> PROBLEM REQUIREMENTS:
Answer these from the forum thread about keeping monkeys in Australia:
1. On which website did the first poster find the ad?
2. What animals did RedEyeGirl plan to buy in a deal that turned out to be a scam?
3. What does gillsy say about the monkeys in the first reply?

> EXCERPT PROVIDED:
# Keeping monkeys in Australia



## gregcranston (Jul 8, 2008)

Surely this is a hoax, I just found this ad on petlink http://www.petlink.com.au/Classifieds/sale/927396.html

Surely these types of monkeys (or any monkeys) are illegal to keep in Australia?


----------



## RedEyeGirl (Jul 8, 2008)

no i have seen monkeys for sale.But it could be a scam.They are announcing there is heaps of scams.EX. I was going 2 by some green tree frogs of petlink from newcastle.Was ment 2 pick em up last Sun. but that was a scam.B careful


----------



## gillsy (Jul 8, 2008)

Nah they are around, illegal tho.


----------



## mysnakesau (Jul 8, 2008)

Have you looked in the mirror lately? You might find you already own one


----------



## Matthew Burgess (Jul 8, 2008)

unless you no the people, or someone who has dealt with that person, i would be very
weary as to anything on petlink.

theres lots of people on there selling illegal and im sure heaps of people have been ripped off over the years, as i say try to purchase only from those with a good name, and are proven sellers, ask around and see what people say about someone before you purchase.


----------



## Matthew Burgess (Jul 8, 2008)

also i forgot to add, mothers in laws are classed as large primates.


----------



## gillsy (Jul 8, 2008)

Matthew Burgess said:


> unless you no the people, or someone who has dealt with that person, i would be very
> weary as to anything on petlink.
> 
> theres lots of people on there selling illegal and im sure heaps of people have been ripped off over the years, as i say try to purchase only from those with a good name, and are proven sellers, ask around and see what people say about someone before you purchase.


 

What!!! Of course there going to have a good name if they are selling an exotic mammal which is illegal.

Maybe you should rethink before posting things.


----------



## fine_jungles (Jul 8, 2008)

*monkeys*

http://www.primatestore.com/forsale.asp pretty cool, over seas but


----------



## Noongato (Jul 8, 2008)

> SUPPLIED RECORDS:
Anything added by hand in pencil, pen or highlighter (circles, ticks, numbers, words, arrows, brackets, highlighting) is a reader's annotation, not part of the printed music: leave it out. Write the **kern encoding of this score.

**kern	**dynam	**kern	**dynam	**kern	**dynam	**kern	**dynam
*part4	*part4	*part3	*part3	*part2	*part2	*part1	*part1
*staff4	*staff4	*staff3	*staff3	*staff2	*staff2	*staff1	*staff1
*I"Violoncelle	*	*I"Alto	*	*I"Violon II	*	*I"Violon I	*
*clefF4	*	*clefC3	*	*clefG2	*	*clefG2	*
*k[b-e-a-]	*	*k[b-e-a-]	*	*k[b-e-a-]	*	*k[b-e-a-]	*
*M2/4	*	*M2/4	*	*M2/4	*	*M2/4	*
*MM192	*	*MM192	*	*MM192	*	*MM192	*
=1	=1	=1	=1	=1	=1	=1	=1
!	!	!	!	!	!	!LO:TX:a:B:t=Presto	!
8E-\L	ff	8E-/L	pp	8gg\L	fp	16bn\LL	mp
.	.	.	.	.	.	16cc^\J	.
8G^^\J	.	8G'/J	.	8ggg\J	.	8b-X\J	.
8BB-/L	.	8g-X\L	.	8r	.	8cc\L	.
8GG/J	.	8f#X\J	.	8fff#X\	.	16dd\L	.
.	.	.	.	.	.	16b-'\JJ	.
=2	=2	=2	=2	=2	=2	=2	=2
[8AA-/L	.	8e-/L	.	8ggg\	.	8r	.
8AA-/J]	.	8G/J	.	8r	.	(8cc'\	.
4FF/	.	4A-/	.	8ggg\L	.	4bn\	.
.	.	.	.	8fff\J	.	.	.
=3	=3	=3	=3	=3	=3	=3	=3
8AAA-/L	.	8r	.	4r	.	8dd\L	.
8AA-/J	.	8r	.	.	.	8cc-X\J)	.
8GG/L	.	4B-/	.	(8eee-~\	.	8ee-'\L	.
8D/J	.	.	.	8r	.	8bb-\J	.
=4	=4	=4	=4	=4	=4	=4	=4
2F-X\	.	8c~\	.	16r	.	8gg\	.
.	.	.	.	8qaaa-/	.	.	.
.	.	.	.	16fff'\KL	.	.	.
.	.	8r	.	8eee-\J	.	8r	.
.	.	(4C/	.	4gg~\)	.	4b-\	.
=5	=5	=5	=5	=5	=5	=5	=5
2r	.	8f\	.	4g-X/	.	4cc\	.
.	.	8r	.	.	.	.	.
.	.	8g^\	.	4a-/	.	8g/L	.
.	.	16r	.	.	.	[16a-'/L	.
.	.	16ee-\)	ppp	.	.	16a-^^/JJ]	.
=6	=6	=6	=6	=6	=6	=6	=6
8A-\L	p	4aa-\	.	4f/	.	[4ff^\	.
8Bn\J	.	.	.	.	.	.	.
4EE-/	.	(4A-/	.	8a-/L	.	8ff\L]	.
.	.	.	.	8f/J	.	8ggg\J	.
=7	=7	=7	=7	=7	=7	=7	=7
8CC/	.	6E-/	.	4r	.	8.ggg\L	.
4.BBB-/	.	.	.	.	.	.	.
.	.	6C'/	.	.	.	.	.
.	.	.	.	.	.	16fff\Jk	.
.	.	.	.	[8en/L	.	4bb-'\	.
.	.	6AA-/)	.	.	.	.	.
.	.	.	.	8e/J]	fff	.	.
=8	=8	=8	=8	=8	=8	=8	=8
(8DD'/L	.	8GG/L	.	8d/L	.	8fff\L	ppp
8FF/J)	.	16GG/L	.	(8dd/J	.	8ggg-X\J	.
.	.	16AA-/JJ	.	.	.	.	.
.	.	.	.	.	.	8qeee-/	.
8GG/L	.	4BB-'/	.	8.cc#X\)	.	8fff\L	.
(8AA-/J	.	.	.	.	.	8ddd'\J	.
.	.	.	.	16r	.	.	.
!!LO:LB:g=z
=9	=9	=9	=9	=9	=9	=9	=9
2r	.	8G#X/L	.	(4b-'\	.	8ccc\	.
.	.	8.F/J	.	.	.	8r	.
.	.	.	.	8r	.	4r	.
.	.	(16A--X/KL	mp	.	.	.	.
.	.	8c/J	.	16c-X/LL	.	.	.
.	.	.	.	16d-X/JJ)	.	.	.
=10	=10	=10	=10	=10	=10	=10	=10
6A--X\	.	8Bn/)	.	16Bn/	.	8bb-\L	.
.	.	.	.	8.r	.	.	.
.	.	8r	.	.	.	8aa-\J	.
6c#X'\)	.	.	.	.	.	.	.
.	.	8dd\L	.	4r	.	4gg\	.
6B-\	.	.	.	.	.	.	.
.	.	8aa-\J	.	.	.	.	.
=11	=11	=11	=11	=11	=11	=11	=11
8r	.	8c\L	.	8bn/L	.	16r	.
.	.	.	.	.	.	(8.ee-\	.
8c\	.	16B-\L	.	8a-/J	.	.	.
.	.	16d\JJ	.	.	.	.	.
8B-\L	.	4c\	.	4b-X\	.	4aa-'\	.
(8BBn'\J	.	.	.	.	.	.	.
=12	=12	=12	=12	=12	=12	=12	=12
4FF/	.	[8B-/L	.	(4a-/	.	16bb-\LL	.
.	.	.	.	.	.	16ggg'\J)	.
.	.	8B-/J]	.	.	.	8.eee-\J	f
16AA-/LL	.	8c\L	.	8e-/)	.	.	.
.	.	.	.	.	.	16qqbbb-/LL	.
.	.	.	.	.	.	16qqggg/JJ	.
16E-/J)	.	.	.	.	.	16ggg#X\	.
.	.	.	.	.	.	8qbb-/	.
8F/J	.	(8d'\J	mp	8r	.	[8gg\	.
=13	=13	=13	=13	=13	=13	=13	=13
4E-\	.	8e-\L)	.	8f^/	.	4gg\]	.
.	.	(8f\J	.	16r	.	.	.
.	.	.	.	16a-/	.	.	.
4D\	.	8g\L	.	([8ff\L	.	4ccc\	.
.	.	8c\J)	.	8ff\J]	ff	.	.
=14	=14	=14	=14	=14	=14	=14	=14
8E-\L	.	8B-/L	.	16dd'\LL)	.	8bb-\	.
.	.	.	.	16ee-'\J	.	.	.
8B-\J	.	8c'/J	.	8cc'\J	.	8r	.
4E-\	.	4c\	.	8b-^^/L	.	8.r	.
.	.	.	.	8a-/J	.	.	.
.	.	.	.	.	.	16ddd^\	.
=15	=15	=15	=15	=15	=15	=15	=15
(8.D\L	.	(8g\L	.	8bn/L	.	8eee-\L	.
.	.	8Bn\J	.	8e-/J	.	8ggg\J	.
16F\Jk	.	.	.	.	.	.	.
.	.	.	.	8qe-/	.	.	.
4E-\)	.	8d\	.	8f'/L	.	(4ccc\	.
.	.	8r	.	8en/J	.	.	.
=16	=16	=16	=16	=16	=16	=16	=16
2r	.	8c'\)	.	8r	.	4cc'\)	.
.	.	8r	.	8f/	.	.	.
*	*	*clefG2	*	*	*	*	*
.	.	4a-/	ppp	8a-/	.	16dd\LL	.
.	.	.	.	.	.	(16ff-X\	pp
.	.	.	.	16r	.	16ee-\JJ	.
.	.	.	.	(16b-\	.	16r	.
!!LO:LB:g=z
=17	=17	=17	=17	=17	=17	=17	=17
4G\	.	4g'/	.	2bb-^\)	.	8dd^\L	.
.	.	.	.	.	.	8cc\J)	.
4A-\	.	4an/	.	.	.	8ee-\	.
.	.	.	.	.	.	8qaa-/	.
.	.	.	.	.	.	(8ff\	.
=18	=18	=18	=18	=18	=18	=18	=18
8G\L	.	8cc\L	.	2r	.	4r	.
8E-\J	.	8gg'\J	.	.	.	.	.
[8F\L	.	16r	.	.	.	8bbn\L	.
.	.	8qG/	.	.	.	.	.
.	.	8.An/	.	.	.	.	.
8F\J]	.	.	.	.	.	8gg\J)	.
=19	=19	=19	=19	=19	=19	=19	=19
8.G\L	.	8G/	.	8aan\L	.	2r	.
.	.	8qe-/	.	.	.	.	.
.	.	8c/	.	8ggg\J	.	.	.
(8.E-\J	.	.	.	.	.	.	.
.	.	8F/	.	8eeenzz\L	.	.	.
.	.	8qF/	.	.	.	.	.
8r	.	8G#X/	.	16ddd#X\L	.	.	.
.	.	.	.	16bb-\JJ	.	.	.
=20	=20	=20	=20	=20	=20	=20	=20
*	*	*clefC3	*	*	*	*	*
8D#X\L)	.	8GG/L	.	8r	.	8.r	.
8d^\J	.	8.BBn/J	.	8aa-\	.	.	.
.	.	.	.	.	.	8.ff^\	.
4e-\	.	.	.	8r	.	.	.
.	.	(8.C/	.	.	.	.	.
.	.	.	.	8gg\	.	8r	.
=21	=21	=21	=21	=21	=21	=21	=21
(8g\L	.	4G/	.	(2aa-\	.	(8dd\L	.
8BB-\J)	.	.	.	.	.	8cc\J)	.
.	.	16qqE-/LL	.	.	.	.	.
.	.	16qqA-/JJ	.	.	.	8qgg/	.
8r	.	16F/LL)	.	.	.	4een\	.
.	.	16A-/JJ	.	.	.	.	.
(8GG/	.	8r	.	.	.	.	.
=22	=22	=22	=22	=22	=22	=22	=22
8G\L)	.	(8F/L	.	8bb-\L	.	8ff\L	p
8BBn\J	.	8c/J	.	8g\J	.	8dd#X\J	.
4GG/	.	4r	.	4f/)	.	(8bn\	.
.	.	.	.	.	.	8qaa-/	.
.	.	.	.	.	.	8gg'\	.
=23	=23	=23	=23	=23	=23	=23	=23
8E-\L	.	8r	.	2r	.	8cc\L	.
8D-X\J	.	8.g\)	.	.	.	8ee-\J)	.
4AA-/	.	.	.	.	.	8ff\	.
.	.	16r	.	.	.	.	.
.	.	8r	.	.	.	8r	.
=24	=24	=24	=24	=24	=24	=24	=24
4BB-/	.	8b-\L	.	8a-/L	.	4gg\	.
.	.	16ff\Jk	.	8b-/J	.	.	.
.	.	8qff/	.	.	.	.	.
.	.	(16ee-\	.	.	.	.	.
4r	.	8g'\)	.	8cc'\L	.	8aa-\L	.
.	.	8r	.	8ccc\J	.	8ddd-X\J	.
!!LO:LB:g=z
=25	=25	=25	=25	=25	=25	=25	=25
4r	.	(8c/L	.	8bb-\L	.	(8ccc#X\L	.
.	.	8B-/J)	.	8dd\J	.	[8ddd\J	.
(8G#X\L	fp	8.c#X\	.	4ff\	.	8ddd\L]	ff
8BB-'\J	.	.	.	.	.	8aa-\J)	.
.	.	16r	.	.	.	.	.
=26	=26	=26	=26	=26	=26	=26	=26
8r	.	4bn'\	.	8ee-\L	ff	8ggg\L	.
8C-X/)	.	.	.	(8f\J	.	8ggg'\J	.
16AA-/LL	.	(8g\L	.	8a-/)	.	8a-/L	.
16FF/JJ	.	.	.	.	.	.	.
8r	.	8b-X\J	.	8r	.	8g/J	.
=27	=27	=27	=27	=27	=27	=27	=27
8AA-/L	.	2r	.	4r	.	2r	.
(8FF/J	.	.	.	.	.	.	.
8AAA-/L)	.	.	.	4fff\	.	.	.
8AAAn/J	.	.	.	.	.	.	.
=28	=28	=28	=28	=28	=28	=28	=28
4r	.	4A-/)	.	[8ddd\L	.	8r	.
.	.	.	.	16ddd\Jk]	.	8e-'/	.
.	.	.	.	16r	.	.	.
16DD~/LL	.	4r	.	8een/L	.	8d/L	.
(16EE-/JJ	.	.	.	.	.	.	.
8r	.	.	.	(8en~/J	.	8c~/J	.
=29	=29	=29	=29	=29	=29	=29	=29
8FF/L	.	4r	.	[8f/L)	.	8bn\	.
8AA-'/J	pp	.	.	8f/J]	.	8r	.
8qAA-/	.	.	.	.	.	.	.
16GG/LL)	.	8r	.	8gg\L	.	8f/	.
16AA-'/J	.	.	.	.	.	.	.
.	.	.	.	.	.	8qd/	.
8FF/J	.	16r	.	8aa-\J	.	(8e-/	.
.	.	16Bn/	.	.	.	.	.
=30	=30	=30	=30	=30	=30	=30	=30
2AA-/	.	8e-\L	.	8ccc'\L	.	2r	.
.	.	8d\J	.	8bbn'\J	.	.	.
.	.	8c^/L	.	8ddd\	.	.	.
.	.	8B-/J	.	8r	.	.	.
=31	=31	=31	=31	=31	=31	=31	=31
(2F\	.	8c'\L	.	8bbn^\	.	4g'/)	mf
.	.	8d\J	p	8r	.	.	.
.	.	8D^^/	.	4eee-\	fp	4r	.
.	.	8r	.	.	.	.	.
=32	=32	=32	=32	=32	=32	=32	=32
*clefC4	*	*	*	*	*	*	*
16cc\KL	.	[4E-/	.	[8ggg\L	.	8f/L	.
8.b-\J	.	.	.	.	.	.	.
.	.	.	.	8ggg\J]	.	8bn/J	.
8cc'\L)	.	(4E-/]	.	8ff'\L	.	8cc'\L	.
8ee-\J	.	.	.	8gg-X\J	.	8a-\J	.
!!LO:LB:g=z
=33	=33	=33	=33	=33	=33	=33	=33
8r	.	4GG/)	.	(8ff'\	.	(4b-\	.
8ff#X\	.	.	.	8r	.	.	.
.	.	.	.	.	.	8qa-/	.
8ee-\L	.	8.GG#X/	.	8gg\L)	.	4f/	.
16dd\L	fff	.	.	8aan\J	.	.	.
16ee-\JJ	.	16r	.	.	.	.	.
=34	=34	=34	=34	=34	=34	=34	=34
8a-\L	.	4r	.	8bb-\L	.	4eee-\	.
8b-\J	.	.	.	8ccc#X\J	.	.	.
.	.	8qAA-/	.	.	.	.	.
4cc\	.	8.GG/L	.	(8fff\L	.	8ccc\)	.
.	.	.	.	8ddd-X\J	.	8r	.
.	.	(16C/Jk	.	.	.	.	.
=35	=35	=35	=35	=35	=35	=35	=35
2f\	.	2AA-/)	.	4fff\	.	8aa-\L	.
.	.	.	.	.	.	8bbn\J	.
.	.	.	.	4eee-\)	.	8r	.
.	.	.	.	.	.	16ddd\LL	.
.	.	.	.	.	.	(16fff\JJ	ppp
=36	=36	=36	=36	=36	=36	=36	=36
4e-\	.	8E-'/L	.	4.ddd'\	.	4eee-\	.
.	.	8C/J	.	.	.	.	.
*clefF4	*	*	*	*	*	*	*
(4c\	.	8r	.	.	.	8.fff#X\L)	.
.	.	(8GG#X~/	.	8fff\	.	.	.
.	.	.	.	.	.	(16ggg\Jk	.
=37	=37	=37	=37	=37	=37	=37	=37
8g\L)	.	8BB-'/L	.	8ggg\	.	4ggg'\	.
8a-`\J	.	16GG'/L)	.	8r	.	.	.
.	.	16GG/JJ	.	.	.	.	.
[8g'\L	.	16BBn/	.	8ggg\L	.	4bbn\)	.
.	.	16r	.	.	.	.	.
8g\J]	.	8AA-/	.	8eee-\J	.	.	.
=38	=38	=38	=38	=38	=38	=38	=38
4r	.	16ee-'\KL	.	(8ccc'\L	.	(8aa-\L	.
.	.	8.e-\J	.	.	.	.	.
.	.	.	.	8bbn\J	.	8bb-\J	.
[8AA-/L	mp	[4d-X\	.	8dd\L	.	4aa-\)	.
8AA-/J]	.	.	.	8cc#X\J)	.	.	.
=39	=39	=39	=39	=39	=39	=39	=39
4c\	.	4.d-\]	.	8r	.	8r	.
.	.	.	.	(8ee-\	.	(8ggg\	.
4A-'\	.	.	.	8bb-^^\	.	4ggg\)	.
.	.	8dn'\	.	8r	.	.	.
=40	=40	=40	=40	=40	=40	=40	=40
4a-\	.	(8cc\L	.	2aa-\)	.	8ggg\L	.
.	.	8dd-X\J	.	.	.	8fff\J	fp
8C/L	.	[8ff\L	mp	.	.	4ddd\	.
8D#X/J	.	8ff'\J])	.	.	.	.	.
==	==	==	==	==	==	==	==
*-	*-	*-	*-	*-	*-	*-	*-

> TASK SOLUTION:
1. Petlink.
2. Green tree frogs, from Newcastle.
3. They are around, but illegal.